Company A (which markets computer software) and company B (which runs a computer training college) enter into
Question:
Company A (which markets computer software) and company B (which runs a
computer training college) enter into an agreement to form a new company,
company C. Company C is to provide onsite computer training for retail businesses
that use company A's software. Sharon (a director of company A) and Lynda (a
director of company B) are authorized by the boards of directors of their respective
companies to, as a matter of urgency, take whatever steps are necessary to form
company C and to secure training contracts on its behalf.
Sharon and Lynda instruct solicitors to register a company. More quickly than they
anticipate, they manage to attract a large training job from company Y. Purportedly
on behalf of company C, they execute a contract with company Y. They have told the
company Y representatives that company C is not yet registered. The parties agree
to include a clause that provides that if company C (or a company reasonably
identifiable with it) is not registered within two months of the date of the contract,
then company Y can rescind the contract.
Consider these facts in the light of each of the following scenarios and questions.
1. Assume company C is registered a month after the contract is executed. What
steps must Sharon and Lynda take to ensure that:
the contract with company Y is binding on company C; and
neither of them is personally liable for the actions of company C under the
contract.
2. Assume company C is not registered within the two-month period. What
remedies do company Y have and against whom?

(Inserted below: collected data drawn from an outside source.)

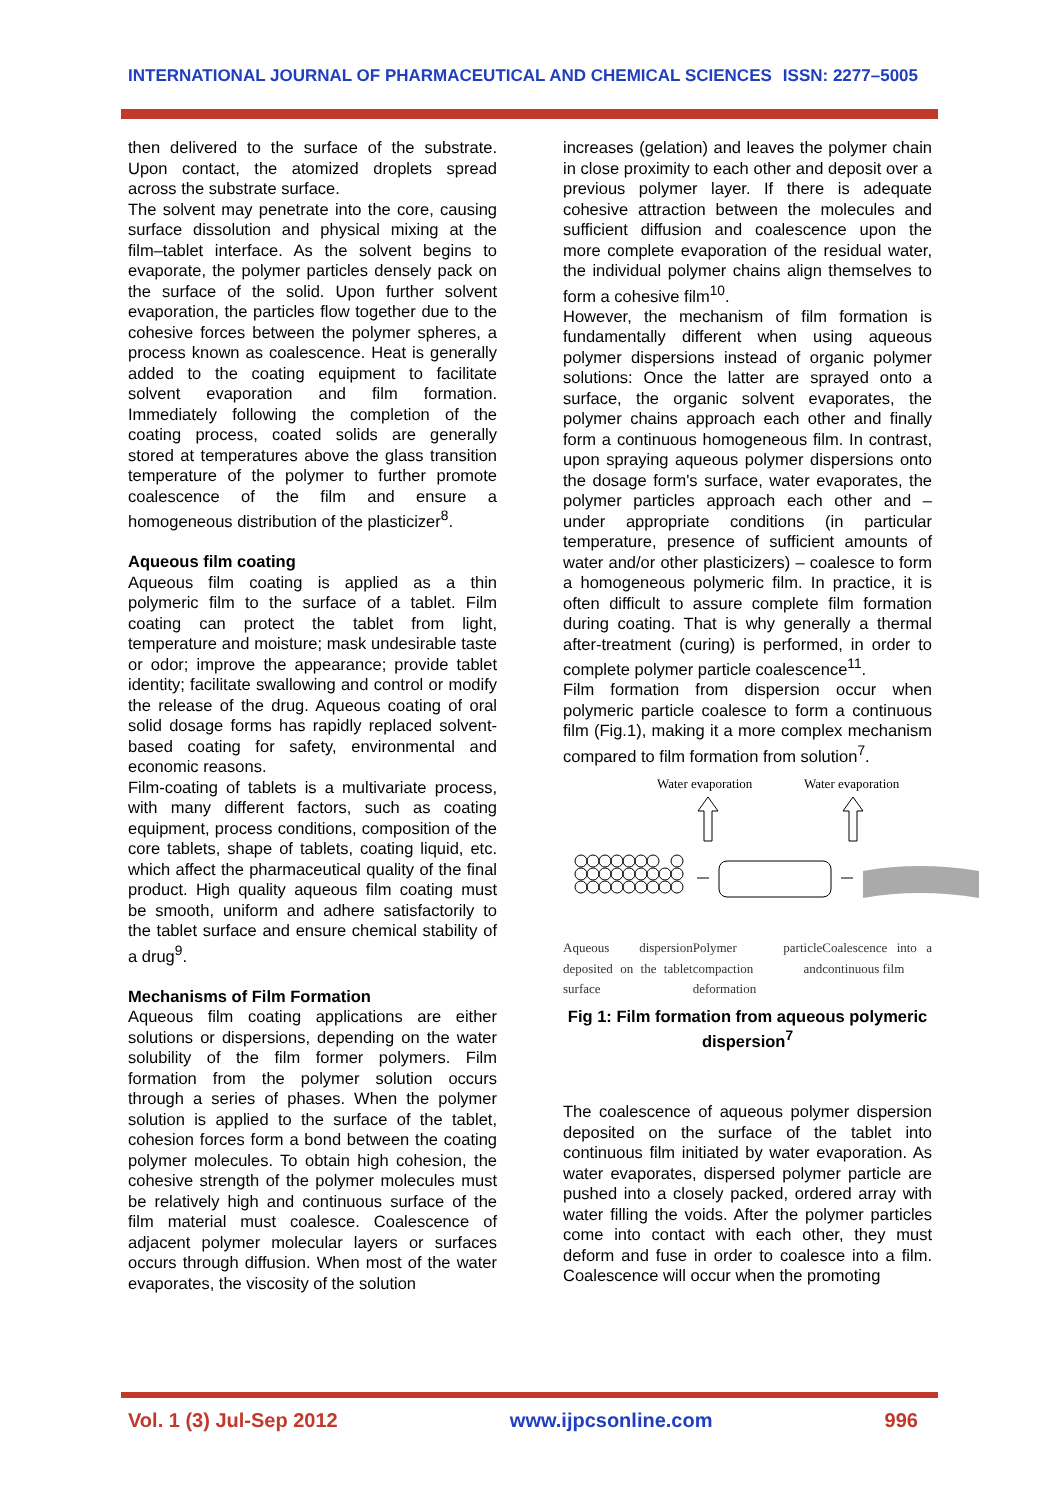INTERNATIONAL JOURNAL OF PHARMACEUTICAL AND CHEMICAL SCIENCES ISSN: 2277–5005
then delivered to the surface of the substrate. Upon contact, the atomized droplets spread across the substrate surface.
The solvent may penetrate into the core, causing surface dissolution and physical mixing at the film–tablet interface. As the solvent begins to evaporate, the polymer particles densely pack on the surface of the solid. Upon further solvent evaporation, the particles flow together due to the cohesive forces between the polymer spheres, a process known as coalescence. Heat is generally added to the coating equipment to facilitate solvent evaporation and film formation. Immediately following the completion of the coating process, coated solids are generally stored at temperatures above the glass transition temperature of the polymer to further promote coalescence of the film and ensure a homogeneous distribution of the plasticizer<sup>8</sup>.
Aqueous film coating
Aqueous film coating is applied as a thin polymeric film to the surface of a tablet. Film coating can protect the tablet from light, temperature and moisture; mask undesirable taste or odor; improve the appearance; provide tablet identity; facilitate swallowing and control or modify the release of the drug. Aqueous coating of oral solid dosage forms has rapidly replaced solvent-based coating for safety, environmental and economic reasons.
Film-coating of tablets is a multivariate process, with many different factors, such as coating equipment, process conditions, composition of the core tablets, shape of tablets, coating liquid, etc. which affect the pharmaceutical quality of the final product. High quality aqueous film coating must be smooth, uniform and adhere satisfactorily to the tablet surface and ensure chemical stability of a drug<sup>9</sup>.
Mechanisms of Film Formation
Aqueous film coating applications are either solutions or dispersions, depending on the water solubility of the film former polymers. Film formation from the polymer solution occurs through a series of phases. When the polymer solution is applied to the surface of the tablet, cohesion forces form a bond between the coating polymer molecules. To obtain high cohesion, the cohesive strength of the polymer molecules must be relatively high and continuous surface of the film material must coalesce. Coalescence of adjacent polymer molecular layers or surfaces occurs through diffusion. When most of the water evaporates, the viscosity of the solution
increases (gelation) and leaves the polymer chain in close proximity to each other and deposit over a previous polymer layer. If there is adequate cohesive attraction between the molecules and sufficient diffusion and coalescence upon the more complete evaporation of the residual water, the individual polymer chains align themselves to form a cohesive film<sup>10</sup>.
However, the mechanism of film formation is fundamentally different when using aqueous polymer dispersions instead of organic polymer solutions: Once the latter are sprayed onto a surface, the organic solvent evaporates, the polymer chains approach each other and finally form a continuous homogeneous film. In contrast, upon spraying aqueous polymer dispersions onto the dosage form's surface, water evaporates, the polymer particles approach each other and – under appropriate conditions (in particular temperature, presence of sufficient amounts of water and/or other plasticizers) – coalesce to form a homogeneous polymeric film. In practice, it is often difficult to assure complete film formation during coating. That is why generally a thermal after-treatment (curing) is performed, in order to complete polymer particle coalescence<sup>11</sup>.
Film formation from dispersion occur when polymeric particle coalesce to form a continuous film (Fig.1), making it a more complex mechanism compared to film formation from solution<sup>7</sup>.
Water evaporation
Water evaporation
Aqueous dispersion deposited on the tablet surface Polymer particle compaction and deformation Coalescence into a continuous film
Fig 1: Film formation from aqueous polymeric dispersion<sup>7</sup>
The coalescence of aqueous polymer dispersion deposited on the surface of the tablet into continuous film initiated by water evaporation. As water evaporates, dispersed polymer particle are pushed into a closely packed, ordered array with water filling the voids. After the polymer particles come into contact with each other, they must deform and fuse in order to coalesce into a film. Coalescence will occur when the promoting
Vol. 1 (3) Jul-Sep 2012 www.ijpcsonline.com 996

3. Assume Sharon and Lynda do procure the registration of company C. Company
A, company B and two individuals, C and D, become its shareholders. Sharon and
Lynda organize the transfer of assets from their own company, company
SL, to company C at grossly inflated values. Company C becomes insolvent and
a liquidator is appointed. Once registered, neither Sharon and Lynda have taken
any role in the management of company C. Despite this, what remedies might the
liquidator still pursue against Sharon and Lynda?